The "massive cuts" proposed to Kansas public broadcasting will hit Smoky Hills Public TV and High Plains Public Radio the worst, reports the Hays Daily News. Kansas Gov. Sam Brownback proposed the reductions when in his 2012 budget last week. The state is facing a $550 million revenue shortfall. He wants to eliminate some $1.6 million in state aid typically budgeted pubcasting. The two stations in western Kansas receive a total of $750,000. High Plains would see its budget cut 20 percent; Smokey Hills, 23 percent.

Nonprofit news heads pleased with Comcast-NBC deal to provide partnerships; PEG channels also spared

It's official: As part of the Comcast-NBC merger approved yesterday (Jan. 18), some NBC stations will enter into cooperative arrangements with locally focused nonprofit news organizations, as Comcast had promised in December. By next January, at least five of the 10 owned-and-operated NBC stations will have inked cooperative arrangements with locally focused nonprofit news orgs, to be known as Online News Partners, that will provide reporting on issues of concern to each station’s market or region . On Jim Romenesko's Poynter blog today, several heads of nonprof journalism ventures say this will validate their efforts, and, they hope, prompt more funding.

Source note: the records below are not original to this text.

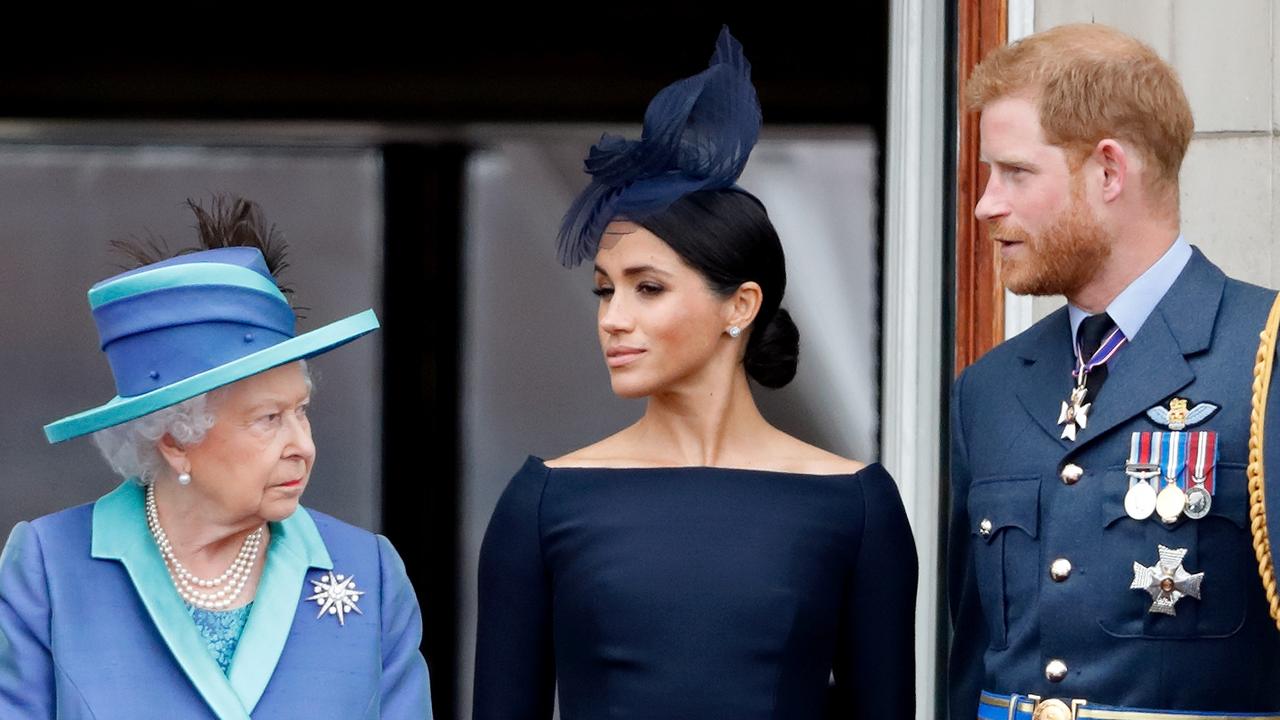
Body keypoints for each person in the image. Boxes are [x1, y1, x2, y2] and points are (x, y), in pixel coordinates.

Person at [473, 27, 916, 720]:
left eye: (646, 288)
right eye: (604, 289)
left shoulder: (856, 506)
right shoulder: (543, 501)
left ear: (739, 305)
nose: (612, 318)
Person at [949, 23, 1280, 720]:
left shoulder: (1268, 353)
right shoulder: (989, 389)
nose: (985, 204)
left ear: (1107, 171)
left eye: (1014, 172)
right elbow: (975, 657)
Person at [0, 197, 432, 719]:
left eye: (302, 411)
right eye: (268, 419)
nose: (303, 445)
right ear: (175, 441)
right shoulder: (50, 569)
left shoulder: (370, 570)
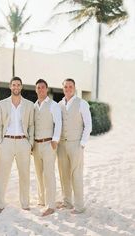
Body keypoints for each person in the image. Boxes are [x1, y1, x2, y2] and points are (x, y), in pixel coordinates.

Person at [0, 76, 34, 213]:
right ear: (10, 87)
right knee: (2, 174)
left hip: (24, 142)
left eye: (18, 85)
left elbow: (31, 125)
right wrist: (0, 142)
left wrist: (30, 143)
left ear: (21, 87)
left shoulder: (29, 104)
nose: (16, 87)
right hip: (7, 142)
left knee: (24, 174)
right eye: (14, 85)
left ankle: (25, 203)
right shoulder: (2, 104)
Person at [57, 78, 92, 214]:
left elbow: (88, 125)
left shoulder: (82, 103)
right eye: (66, 86)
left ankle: (79, 206)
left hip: (76, 144)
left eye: (70, 86)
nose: (68, 89)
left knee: (76, 174)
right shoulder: (59, 104)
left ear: (74, 87)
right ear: (63, 88)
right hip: (61, 144)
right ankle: (67, 202)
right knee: (63, 173)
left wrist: (82, 144)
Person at [33, 79, 62, 216]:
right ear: (36, 89)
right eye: (38, 87)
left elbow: (59, 124)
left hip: (48, 143)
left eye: (43, 87)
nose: (40, 89)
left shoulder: (53, 105)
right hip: (36, 145)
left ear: (47, 89)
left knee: (49, 174)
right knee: (39, 174)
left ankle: (51, 205)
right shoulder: (34, 105)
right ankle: (42, 200)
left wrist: (55, 141)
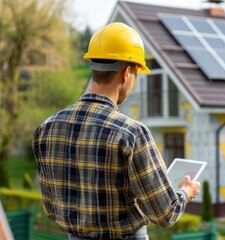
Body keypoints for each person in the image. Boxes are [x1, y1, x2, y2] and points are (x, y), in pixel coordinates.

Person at [32, 22, 201, 240]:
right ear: (125, 73)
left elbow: (51, 208)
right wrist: (185, 192)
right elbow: (165, 213)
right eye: (136, 74)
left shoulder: (46, 128)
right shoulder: (132, 133)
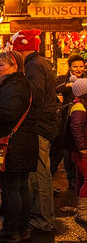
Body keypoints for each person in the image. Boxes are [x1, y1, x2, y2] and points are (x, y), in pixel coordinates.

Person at [0, 51, 39, 243]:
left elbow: (8, 114)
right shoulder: (16, 84)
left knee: (11, 186)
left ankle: (12, 230)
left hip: (10, 145)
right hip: (20, 143)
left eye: (1, 65)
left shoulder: (14, 86)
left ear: (14, 66)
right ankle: (22, 228)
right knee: (20, 186)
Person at [11, 29, 58, 233]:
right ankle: (39, 216)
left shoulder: (34, 65)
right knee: (38, 171)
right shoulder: (37, 63)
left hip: (39, 126)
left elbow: (34, 95)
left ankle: (43, 219)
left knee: (39, 173)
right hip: (41, 123)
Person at [55, 54, 85, 184]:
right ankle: (72, 177)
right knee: (69, 148)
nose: (78, 69)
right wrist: (67, 86)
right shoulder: (63, 79)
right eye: (75, 66)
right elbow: (54, 90)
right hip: (67, 117)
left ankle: (80, 178)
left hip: (83, 116)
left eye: (81, 66)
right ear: (70, 67)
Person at [66, 79, 87, 226]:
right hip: (82, 150)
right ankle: (82, 212)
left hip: (79, 149)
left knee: (81, 178)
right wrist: (82, 147)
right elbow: (77, 128)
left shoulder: (79, 104)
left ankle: (81, 209)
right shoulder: (79, 107)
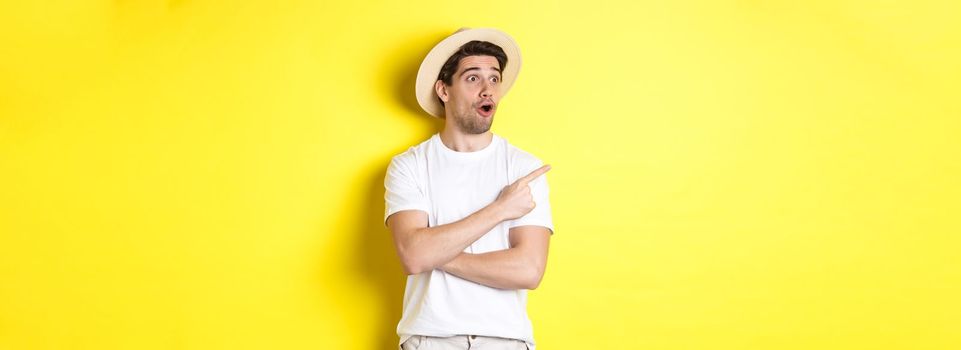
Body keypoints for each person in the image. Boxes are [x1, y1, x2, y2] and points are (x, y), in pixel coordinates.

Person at [384, 28, 554, 350]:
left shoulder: (523, 169)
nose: (487, 89)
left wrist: (435, 251)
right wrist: (501, 209)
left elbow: (529, 270)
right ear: (443, 90)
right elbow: (413, 255)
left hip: (507, 341)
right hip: (430, 340)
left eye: (494, 78)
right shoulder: (410, 166)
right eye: (473, 78)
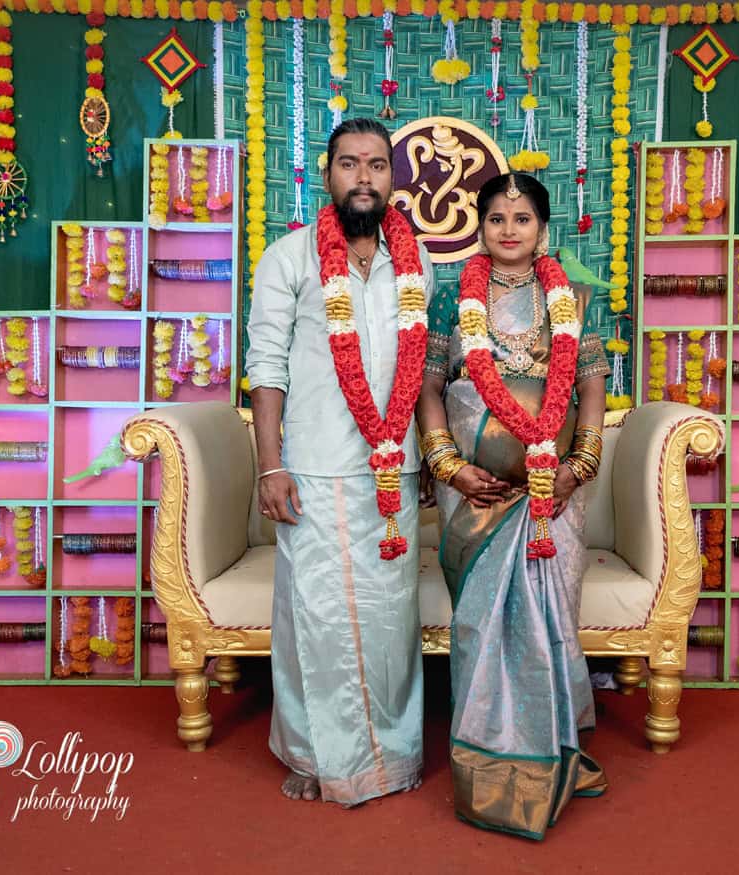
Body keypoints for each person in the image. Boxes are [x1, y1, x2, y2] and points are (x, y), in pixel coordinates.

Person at [246, 117, 436, 806]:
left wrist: (430, 465)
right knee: (315, 618)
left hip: (394, 471)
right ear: (326, 175)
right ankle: (309, 752)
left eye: (377, 164)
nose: (364, 176)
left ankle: (392, 754)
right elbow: (266, 368)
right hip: (315, 465)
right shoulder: (289, 258)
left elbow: (422, 376)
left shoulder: (416, 264)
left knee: (390, 620)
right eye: (350, 163)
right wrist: (271, 465)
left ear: (392, 178)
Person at [415, 172, 610, 839]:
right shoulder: (449, 299)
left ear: (541, 228)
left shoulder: (576, 299)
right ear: (479, 226)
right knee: (480, 625)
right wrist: (449, 464)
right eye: (495, 217)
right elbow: (431, 388)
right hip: (470, 491)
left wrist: (576, 468)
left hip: (552, 491)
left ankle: (551, 754)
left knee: (548, 617)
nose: (507, 230)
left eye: (520, 218)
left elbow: (588, 392)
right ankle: (486, 769)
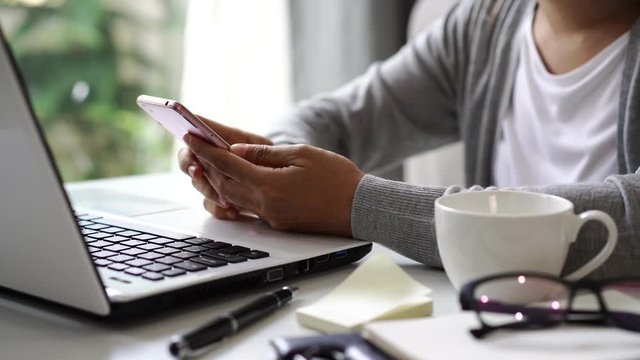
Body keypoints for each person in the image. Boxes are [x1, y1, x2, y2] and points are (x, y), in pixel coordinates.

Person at [178, 0, 640, 279]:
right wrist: (272, 169)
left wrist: (356, 205)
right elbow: (338, 118)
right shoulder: (486, 25)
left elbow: (630, 213)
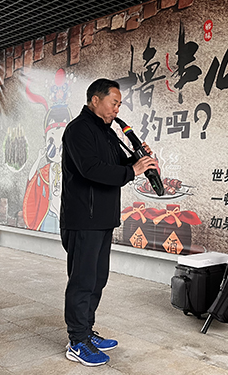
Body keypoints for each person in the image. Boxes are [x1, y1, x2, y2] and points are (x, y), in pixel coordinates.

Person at [60, 78, 157, 366]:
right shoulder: (78, 130)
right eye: (113, 102)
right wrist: (132, 170)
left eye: (119, 104)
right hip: (83, 219)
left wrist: (139, 161)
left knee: (97, 279)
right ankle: (77, 341)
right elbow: (90, 169)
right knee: (82, 281)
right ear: (95, 100)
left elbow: (118, 167)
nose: (117, 109)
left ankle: (87, 332)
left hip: (103, 218)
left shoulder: (108, 132)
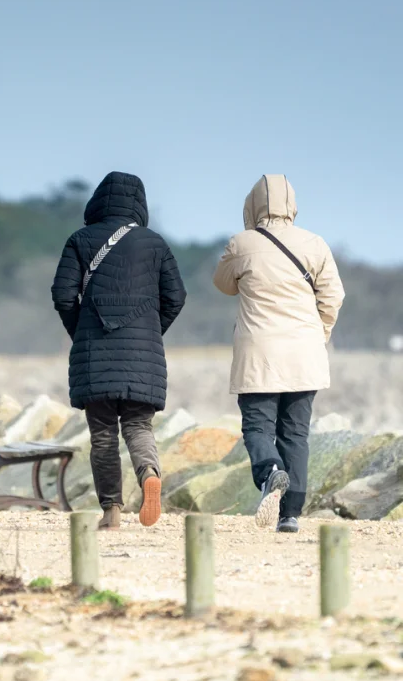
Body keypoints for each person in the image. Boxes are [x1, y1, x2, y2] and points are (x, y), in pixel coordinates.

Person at [51, 171, 186, 530]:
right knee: (139, 425)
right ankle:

The FCC said in a release that Comcast has voluntarily agreed to "safeguard the continued accessibility and signal quality of PEG [public, educational and governmental] channels on its cable television systems and introduce new on demand and online platforms for PEG content." That's a big victory for public access channels, which have been struggling to remain operating in recent years as local cable funding contracts expired.

NPR's mistake causes real pain, loss of trust

Tucson-based NPR correspondent Ted Robbins and Scott Simon, host of Weekend Edition Saturday, recall their reactions to erroneous NPR newscasts reporting the death of Rep. Gabrielle Giffords on Jan. 8. Both NPR journalists heard directly from friends and family members of the Arizona lawmaker, they tell Ombudsman Alicia Shepard, and had to explain on what basis NPR was reporting her death. The newscasts were based on inadequate sourcing; both Robbins and Simon testify to the "real, excruciating pain" caused by the mistake.

When he learned the report was wrong, Simon called the Giffords family member who reached out to him. “But I made no attempt to defend NPR,” he tells Shepard. “Someone believed for a moment that she had died. In fact, more than one person did. The mistake NPR made was reprehensible.